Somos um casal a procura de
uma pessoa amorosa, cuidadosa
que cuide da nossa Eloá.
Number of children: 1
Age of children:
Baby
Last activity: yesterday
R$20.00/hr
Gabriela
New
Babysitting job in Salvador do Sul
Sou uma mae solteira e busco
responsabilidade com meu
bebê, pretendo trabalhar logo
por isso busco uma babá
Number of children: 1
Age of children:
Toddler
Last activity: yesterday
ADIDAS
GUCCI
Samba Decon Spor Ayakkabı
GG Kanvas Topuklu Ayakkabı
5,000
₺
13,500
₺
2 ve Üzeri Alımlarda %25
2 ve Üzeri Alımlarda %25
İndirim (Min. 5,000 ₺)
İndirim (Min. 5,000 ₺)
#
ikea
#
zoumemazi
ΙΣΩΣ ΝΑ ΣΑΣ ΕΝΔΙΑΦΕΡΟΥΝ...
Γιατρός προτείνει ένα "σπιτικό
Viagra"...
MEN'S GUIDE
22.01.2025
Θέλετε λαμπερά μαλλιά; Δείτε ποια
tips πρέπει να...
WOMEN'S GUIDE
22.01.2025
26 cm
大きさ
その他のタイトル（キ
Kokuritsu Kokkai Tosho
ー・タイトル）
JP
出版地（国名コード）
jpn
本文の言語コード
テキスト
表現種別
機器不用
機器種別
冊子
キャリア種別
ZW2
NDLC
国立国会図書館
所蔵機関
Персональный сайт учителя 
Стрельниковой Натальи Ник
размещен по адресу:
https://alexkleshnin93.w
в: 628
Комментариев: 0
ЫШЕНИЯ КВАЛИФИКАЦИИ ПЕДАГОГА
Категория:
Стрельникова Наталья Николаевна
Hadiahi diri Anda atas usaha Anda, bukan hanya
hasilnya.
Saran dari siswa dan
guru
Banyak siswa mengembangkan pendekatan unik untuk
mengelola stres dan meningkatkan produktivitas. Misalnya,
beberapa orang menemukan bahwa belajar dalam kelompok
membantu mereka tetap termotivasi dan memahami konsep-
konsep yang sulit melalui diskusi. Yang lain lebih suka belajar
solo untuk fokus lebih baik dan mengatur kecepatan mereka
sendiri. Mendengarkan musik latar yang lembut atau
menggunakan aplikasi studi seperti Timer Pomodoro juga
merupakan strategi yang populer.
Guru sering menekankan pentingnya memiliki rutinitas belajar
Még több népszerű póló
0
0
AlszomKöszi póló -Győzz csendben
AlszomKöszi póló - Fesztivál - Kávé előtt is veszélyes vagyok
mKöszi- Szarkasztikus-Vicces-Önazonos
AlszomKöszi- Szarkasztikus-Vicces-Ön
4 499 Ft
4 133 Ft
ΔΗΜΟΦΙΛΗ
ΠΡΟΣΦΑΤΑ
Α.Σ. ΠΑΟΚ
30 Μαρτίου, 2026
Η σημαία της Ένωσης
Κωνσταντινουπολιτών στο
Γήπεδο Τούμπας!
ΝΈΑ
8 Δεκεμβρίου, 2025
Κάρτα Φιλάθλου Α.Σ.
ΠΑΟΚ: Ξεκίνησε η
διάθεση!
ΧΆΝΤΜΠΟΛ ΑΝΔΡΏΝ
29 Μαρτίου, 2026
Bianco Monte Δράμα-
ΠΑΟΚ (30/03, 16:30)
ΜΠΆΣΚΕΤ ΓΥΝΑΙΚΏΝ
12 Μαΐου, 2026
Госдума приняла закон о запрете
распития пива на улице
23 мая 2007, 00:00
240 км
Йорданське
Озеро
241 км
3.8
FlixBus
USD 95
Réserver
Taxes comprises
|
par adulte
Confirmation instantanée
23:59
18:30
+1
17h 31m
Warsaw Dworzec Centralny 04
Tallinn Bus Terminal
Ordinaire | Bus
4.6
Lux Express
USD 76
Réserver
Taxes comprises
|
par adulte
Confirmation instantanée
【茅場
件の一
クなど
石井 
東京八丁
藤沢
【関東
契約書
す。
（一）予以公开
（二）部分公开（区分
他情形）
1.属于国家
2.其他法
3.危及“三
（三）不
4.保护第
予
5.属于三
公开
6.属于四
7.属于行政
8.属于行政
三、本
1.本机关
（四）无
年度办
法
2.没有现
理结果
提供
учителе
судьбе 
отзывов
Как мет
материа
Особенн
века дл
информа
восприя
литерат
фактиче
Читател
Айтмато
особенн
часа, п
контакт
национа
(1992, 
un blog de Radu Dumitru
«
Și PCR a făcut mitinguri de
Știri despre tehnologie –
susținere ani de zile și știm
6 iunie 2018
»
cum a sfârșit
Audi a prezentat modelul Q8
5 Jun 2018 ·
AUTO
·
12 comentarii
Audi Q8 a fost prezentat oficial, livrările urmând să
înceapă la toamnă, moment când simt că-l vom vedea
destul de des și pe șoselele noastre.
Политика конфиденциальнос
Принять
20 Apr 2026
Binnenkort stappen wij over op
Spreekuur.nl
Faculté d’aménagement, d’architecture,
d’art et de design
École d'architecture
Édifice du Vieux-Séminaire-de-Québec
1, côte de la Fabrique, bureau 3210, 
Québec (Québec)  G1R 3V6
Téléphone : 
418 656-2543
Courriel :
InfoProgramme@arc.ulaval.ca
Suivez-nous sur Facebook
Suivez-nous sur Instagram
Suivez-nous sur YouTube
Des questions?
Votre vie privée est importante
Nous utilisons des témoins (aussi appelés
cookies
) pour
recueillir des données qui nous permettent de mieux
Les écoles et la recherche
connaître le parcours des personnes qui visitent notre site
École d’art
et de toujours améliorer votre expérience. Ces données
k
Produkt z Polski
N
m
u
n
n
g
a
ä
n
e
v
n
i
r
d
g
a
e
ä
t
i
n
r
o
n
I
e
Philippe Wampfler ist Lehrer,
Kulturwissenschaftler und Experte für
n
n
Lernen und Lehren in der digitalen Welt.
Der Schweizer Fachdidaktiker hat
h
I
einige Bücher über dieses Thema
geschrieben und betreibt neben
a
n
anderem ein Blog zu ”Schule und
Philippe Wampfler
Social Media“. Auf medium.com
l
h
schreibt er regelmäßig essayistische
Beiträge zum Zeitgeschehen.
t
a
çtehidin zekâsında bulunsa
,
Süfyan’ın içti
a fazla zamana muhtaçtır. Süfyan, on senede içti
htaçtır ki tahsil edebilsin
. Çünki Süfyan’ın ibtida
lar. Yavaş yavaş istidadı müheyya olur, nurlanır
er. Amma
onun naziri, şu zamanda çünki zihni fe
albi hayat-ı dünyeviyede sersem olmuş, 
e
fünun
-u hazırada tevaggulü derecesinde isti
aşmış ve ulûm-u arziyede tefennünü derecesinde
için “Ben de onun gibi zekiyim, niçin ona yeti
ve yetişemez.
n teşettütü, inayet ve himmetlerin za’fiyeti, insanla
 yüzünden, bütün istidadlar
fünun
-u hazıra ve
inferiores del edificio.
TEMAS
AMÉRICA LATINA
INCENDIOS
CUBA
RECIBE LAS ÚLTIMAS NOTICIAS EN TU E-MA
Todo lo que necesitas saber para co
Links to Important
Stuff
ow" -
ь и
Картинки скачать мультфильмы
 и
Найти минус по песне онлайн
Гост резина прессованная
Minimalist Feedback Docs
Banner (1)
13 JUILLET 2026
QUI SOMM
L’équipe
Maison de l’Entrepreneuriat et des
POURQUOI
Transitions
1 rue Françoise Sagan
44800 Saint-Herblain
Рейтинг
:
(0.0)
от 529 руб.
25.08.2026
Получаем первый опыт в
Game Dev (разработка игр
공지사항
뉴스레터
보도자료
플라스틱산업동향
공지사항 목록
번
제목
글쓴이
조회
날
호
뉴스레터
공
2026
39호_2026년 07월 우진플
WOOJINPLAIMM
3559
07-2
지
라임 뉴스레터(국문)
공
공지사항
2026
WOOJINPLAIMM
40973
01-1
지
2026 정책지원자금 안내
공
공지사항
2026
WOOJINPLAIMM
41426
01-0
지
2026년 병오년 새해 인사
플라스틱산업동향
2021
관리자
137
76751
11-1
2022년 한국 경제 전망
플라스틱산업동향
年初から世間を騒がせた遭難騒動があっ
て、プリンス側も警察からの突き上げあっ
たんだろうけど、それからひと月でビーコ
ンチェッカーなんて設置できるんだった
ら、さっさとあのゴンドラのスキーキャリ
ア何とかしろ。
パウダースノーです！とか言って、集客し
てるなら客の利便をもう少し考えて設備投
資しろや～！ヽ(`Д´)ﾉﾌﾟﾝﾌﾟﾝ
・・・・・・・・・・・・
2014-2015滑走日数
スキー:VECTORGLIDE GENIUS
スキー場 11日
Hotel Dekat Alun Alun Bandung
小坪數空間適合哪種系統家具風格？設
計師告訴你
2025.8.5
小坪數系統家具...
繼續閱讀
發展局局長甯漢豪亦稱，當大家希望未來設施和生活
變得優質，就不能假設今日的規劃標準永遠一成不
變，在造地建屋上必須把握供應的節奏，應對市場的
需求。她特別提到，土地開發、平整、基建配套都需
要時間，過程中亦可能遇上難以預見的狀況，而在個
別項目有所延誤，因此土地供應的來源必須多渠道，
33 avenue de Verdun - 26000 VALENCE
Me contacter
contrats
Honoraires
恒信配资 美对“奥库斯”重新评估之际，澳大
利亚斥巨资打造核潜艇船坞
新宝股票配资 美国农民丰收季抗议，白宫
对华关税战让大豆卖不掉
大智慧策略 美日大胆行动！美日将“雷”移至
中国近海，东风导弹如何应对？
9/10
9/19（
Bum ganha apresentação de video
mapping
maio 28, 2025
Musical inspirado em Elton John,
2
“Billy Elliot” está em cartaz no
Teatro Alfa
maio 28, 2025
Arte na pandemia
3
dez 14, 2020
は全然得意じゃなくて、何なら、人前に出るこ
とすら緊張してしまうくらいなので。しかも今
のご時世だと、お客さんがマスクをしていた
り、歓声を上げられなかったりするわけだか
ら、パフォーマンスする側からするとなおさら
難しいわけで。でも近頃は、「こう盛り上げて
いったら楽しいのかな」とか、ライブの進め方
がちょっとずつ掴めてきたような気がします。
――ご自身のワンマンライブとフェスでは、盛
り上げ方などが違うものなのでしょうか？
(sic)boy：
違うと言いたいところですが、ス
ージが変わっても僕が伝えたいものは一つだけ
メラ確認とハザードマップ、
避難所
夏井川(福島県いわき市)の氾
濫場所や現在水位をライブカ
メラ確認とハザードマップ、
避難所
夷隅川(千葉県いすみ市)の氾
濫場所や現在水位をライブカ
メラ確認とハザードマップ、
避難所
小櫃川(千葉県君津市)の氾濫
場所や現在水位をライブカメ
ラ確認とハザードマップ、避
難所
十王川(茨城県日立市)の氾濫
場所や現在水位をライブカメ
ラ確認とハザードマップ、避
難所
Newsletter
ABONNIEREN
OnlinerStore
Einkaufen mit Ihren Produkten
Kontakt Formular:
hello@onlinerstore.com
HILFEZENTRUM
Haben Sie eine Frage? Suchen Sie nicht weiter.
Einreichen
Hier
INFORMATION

ASSIGNED TASK
Exactly the lines above from the one with "membantu mereka tetap" to the one with "sendiri. Mendengarkan musik", both included, are to be quoted; leave the rest out.

PROBLEM SOLUTION
membantu mereka tetap termotivasi dan memahami konsep-
konsep yang sulit melalui diskusi. Yang lain lebih suka belajar
solo untuk fokus lebih baik dan mengatur kecepatan mereka
sendiri. Mendengarkan musik latar yang lembut atau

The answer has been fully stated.